I had an interesting meeting yesterday evening with SMB’s options trainees reviewing yesterday’s meltdown and the affect it had on their options positions. We spent the whole meeting dissecting trades that the options trainees had made during the day. breaking down what went right and wrong with each one and why. It was a great meeting–real traders faced with the real issues that impact options spread traders on monster moves like yesterday’s historic sell-off. Day’s like yesterday are rich with lessons that we can all draw from.
One of our trainees, Rob, unable to trade manually while the market is open 95% of the time due to the nature of hisjob. He must operate through contingent orders placed with his online broker. This trade management technique can work fine, but it takes some extra work, care and analysis. Yesterday, Rob placed a stop order on one of his iron condor positions assuming that his stop would be hit when the $OEX index hit 545. The dollar loss that would have resulted according to his analysis was within our guidelines given the success rate and average gain that is typically made using this trading technique over the course of a year.
Unfortunately, by the time his contingent order was actually triggered, Rob’s trade had exceeded, somewhat, the acceptable loss level. Rob was interested in why his analysis was apparently inaccurate. The answer was simple, but not obvious on the surface.
An iron condor is a negative vega trade. In English, that means it responds well to drops in volatility and poorly to increases in volatility. Well it just so happens that yesterday’s meltdown generated the sixth largest rally in the history of the $VIX. Needless to say, when Rob was analyzing where to place his stop, he did not consider that to be a very likely outcome of the trading day.
So as a group we went through the process of how to incorporate bumps in implied volatility in a sell off into the analysis process for setting up a stop on a negative vega trade before the market opened. It turns out that the stop, with reasonable volatility assumptions would have actually been five points sooner than Rob had anticipated. We then went through a simulation together of that actual trading day using that volatility assumption and, sure enough, the stop would have occurred about five points earlier–saving Rob some money.
So the lesson is this: when setting stops on options spread trades, you must not only consider the amount of the move on the stock or index that you are trading, but the likely change in volatility which that same move would bring about in the implied volatility of the entire position.
This is a really important issue and can make the difference between a timely stop and blowing well past a tolerable level of loss.
Director, SMB Options Training
The SMB Options Training Program is a twelve month program designed for novice and intermediate level options traders who are seeking an intensive training process to learn how to trade options spreads for monthly income. For more information on this program contact Seth Freudberg: [email protected].
You don’t mention whether the trader uses a limit stop or a market stop. Both are difficult to sue with options. Thus, I ask, how does your trader use stops?
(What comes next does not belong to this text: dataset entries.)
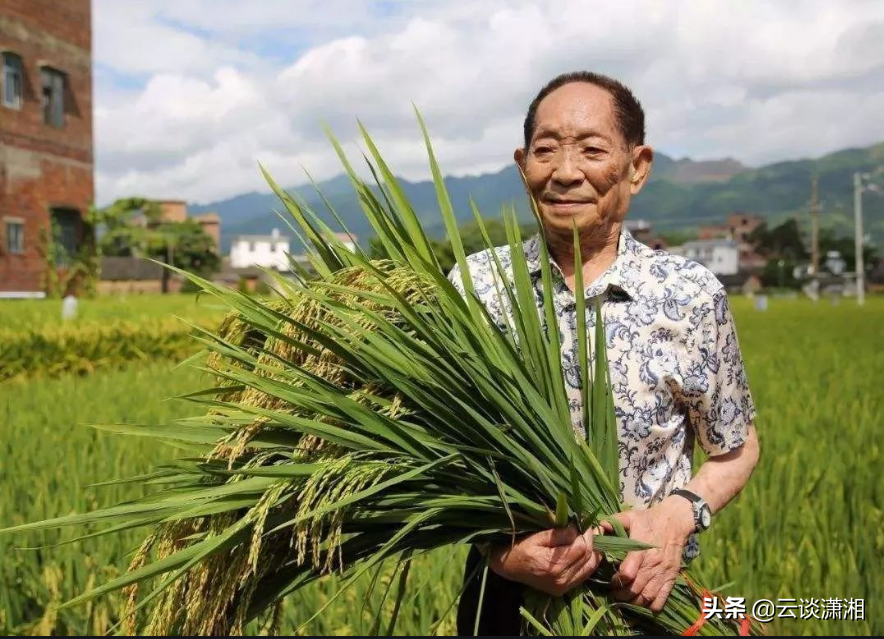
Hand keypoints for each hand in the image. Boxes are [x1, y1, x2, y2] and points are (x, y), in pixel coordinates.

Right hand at [488, 525, 601, 595]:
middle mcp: (561, 579)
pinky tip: (587, 551)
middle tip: (591, 528)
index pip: (580, 548)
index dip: (586, 534)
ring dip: (593, 552)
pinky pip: (584, 575)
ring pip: (589, 567)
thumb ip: (558, 534)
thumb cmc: (520, 548)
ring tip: (592, 538)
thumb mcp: (536, 537)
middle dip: (592, 541)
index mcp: (553, 566)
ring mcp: (563, 587)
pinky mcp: (564, 589)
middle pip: (587, 557)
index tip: (585, 522)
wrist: (509, 568)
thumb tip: (576, 529)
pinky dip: (588, 562)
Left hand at [605, 497, 694, 611]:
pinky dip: (651, 605)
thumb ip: (613, 521)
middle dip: (621, 594)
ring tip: (625, 598)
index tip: (611, 580)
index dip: (617, 581)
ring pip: (647, 597)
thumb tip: (597, 527)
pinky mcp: (671, 578)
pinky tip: (642, 600)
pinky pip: (662, 599)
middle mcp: (652, 564)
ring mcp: (663, 573)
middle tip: (613, 593)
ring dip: (634, 601)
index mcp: (640, 550)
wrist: (675, 521)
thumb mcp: (630, 516)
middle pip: (635, 589)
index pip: (627, 574)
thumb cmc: (648, 520)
A market stop order is not acceptable due to the wide bid ask spreads.
If it’s a limit order, how can he be certain it will be filled and that he will truly exit the trade.
Mark, that’s a complicated subject. Some traders have very elaborate systems for attempting to set limit orders and then a “fail-safe” market order. Most of the time the trader’s limit order gets filled, although rarely the “fail-safe” gets triggered. You, of course, can not be certain the limit order will get filled, thus the backstop is necessary.
Can you tell us about about some traders who have elaborate systems?